Huge wooden boat being built 'old school' on P.E.I.
'Old school is coming back'
Neil MacKay is building his largest wooden boat in his 32 years of making them; like most lobster boats in P.E.I. waters, Catcher is 45 feet long, but is four feet wider than the typical 14 feet.
The 51-year-old has been building wooden boats in his shop in Murray Harbour since 1986, starting right around the time the industry moved, en mass, to fibreglass vessels.
Why wood?
"If you ever walk in a fibreglass shop you'd have that answer — it's just a deadly work environment," MacKay said. "And I'm a woodworker ... wood is my favourite thing to work with." He took a course in Nova Scotia in the '80s, he said, and started off working with local boat-builder Russell Compton.
Catcher's owner Spencer Norton, 28, lives in nearby Alliston and designed the boat with MacKay. Norton even cut some of the wood himself, with his father-in-law.
Norton owns a fibreglass repair shop, and also fishes mackerel and tuna and offers tuna charters. He sold his fibreglass boat in order to purchase this one.
"Old school is coming back," Norton said. He'd always dreamed of building his own wooden boat, and admired MacKay's skill — many days he helps out MacKay on the construction.
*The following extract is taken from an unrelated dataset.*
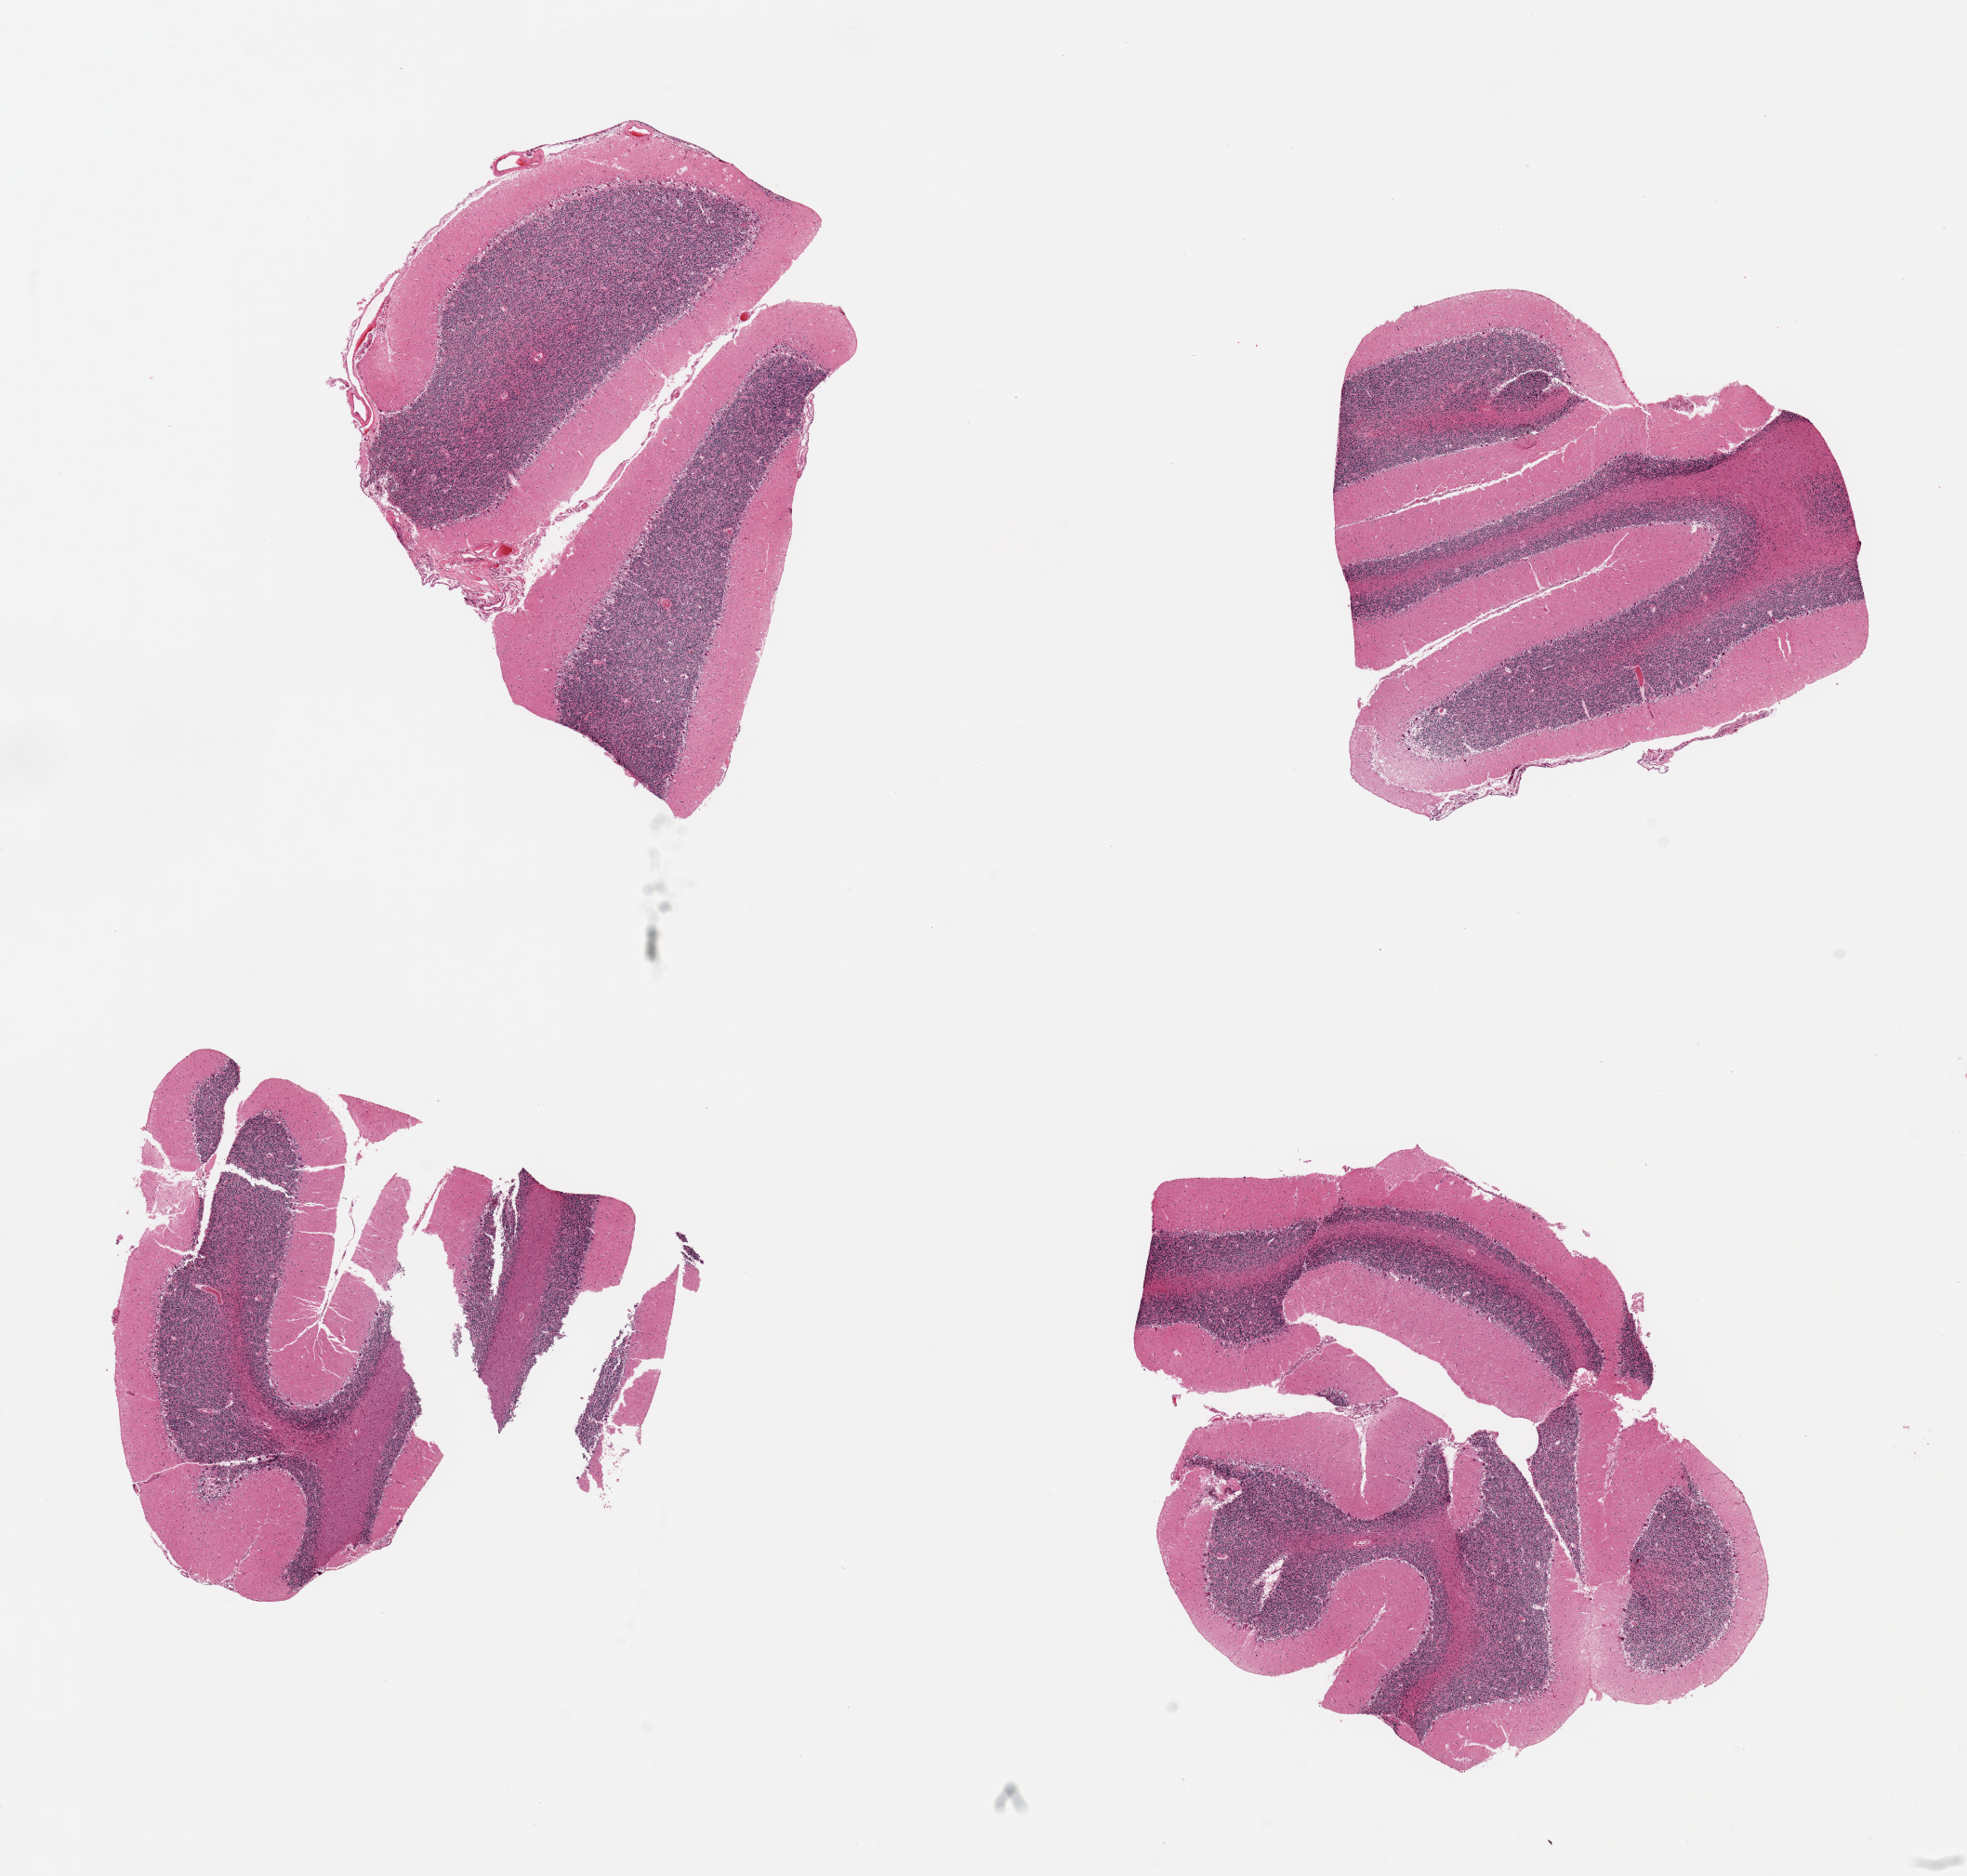
Whole-slide image, hematoxylin and eosin (H&E) stain — low-resolution overview of the scanned area, about 16.7 x 16.0 mm (from a 20x scan), PAXgene-fixed, paraffin-embedded tissue, sampled site (target tissue): cerebellum, tissue donor sample.
• review note (as recorded): 4pieces, ~5x4mm. Granular layer more autolyzed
"Neil is in his early fifties, and with him being the last guy I know doing active wooden boat building — it's a trade that people are losing, it's an art," Norton said. "There's only a few people that know how to do it. I wanted to learn as much as I could from him."
Unique design
The boat will be unique in that the hull — the part of the boat in the water — will be wood, but the gunnels (sides), cabin and floors will be fibreglass, created by Norton.
The idea is the boat will combine the easy maintenance of fibreglass with the comfort of a wooden hull. MacKay and Norton agree wooden boats handle better and bounce around less, especially in rough seas.
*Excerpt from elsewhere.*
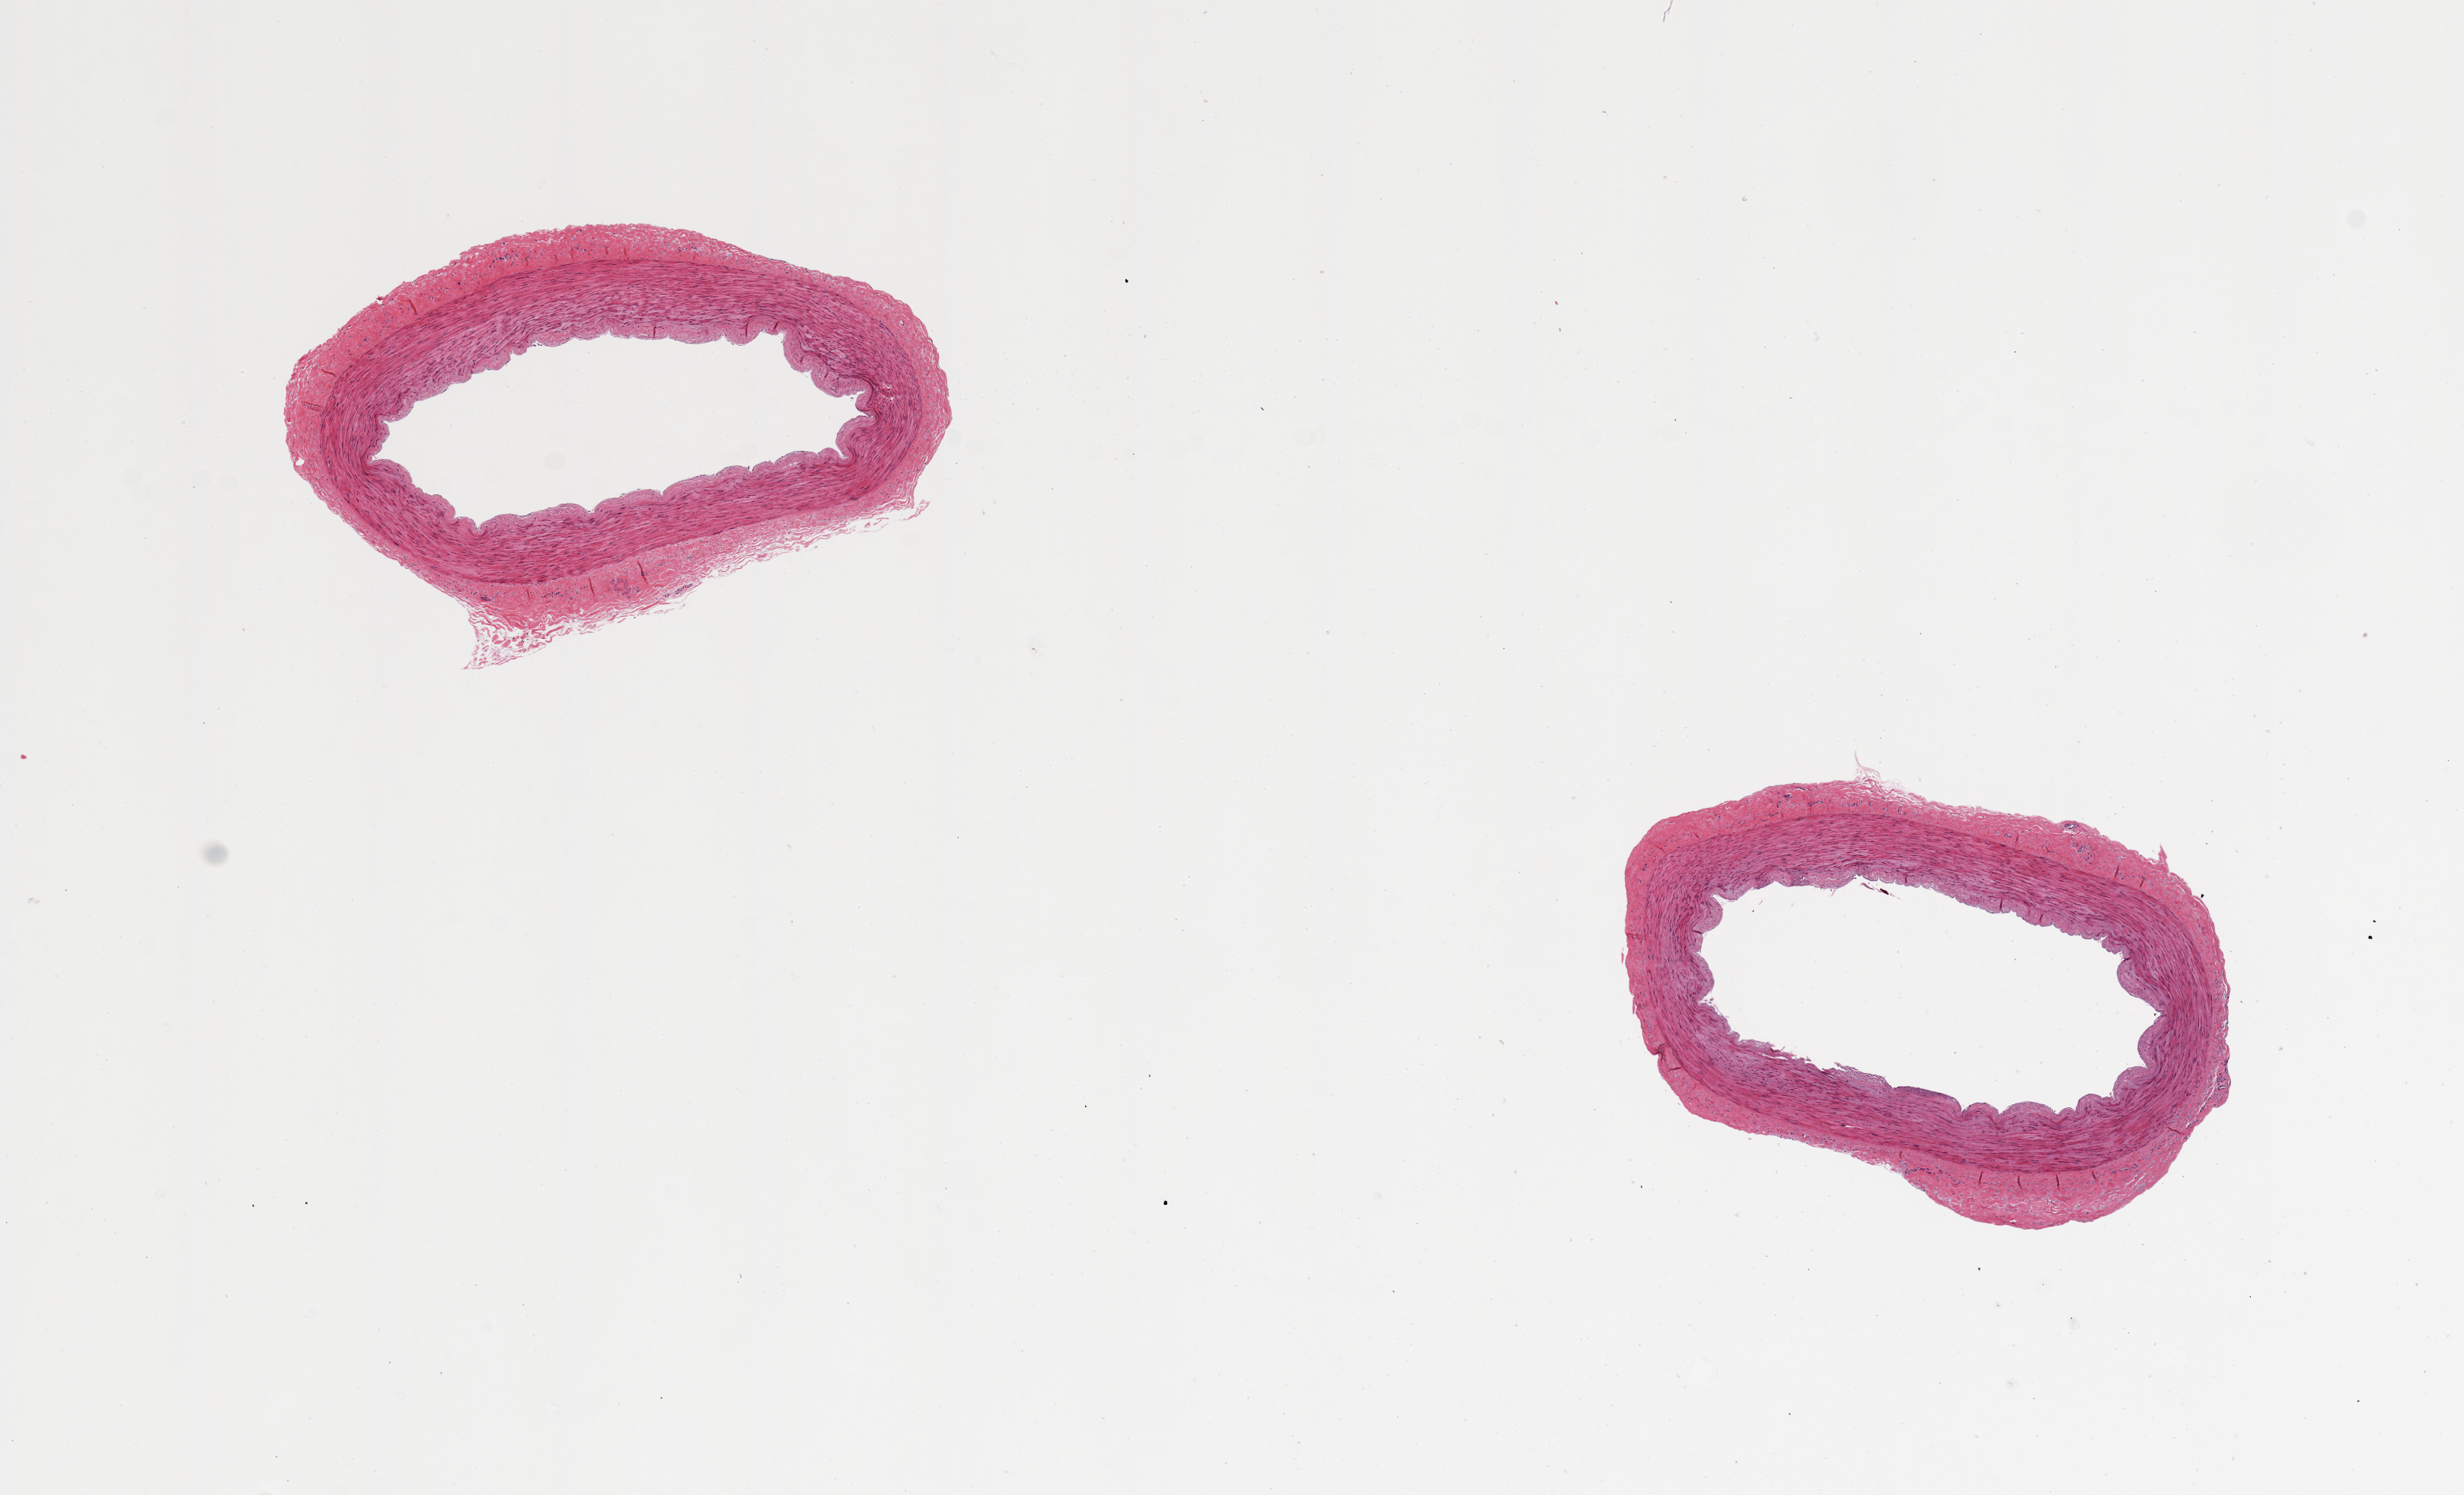
Digitized haematoxylin and eosin-stained section, shown as a low-resolution overview of the whole scanned area (about 12.8 x 7.8 mm, from a 20x scan), PAXgene-fixed paraffin-embedded (PFPE) section, target tissue: tibial artery, donor tissue sample. Donor: male.
Pathologist's review note for this sample: 2 pieces, well trimmed.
"We put our heads to the drawing board," for the design, said Norton, and starting by carving a scaled solid wood model of the hull.
"I'm guessing it would be the biggest [wooden] one built in the last hundred years maybe," MacKay said.
"Four feet [wider] is a huge difference," he said. It's about 40 per cent more work, and it's harder work, MacKay said, with more climbing.
He's been working on Catcher full-time since Christmas, MacKay said, and is scheduled to finish in about a month before handing it over — Norton wants the boat in the water in July.
The wood is P.E.I. juniper for the keel, oak framing from Connecticut and clear spruce planking from Nova Scotia.
Could be replicated
Although the design is new and unique, MacKay is confident it will be successful.
"There's so many other bad designs on the market that there's room for error," he said. "There's more room for error in a wooden boat than a fibreglass one."
Norton has big plans for the design. He hopes others see his boat and want something similar. He'd like to recreate Catcher's design in fibreglass.
"If this vessel turns out correctly, I may be using it to turn it into a fibreglass version," he said, because not everybody is interested in having a wooden hull.
Bigger may be better
Catcher will have a 1,000 horsepower engine — unusually large compared to most Island boats, and double the size of Norton's last engine.
"Bigger is where the industry is going, in my opinion," said Norton, for both engines and boats.
Fishermen are also seeking bigger vessels for easier handling in rougher weather, and to carry bigger loads and catches, Norton said.
MacKay's boats generally cost 25 to 40 per cent less than fibreglass ones, although he contends they actually "should cost more." They're also cheaper to repair. And he believes, there's no substitute for wood.
"They're a better boat — they're a better sea boat," he said. "It's a difficult thing to explain but ... they don't lurch. They absorb the water so they become part of the water."
Norton will pay MacKay about $75,000 for Catcher, but estimates after adding the fibreglass, electronics and engine the total cost will be $350,000 to $400,000 — roughly comparable to the cost of a fibreglass boat.
'Not flooding the market'
MacKay doesn't have a large crew in his workshop — usually just one helper, his nephew Michael Ferguson. "Young people don't like hard work — it's hard work," he contends, and very few people are skilled enough at woodworking to do the work.
He builds, on average, one boat a year, and also does carpentry work.
They absorb the water so they become part of the water.— Neil MacKay
The demand for lobster fishing boats of any material is very high right now — with good prices and record catches in Atlantic Canada, fishermen are upgrading their gear. Many are on waiting lists of three or four years for a new boat.
But MacKay doesn't believe wooden boats are enjoying a big renaissance, even though he's busy.
"I'm the only show in town and I'm not flooding the market!" MacKay said. A few Islanders have built their own wooden boats and some shops do dabble in them, but MacKay believes his is the only shop exclusively making wooden boats full-time.
His shop is in his yard so he doesn't have to travel, MacKay said, and he enjoys being his own boss.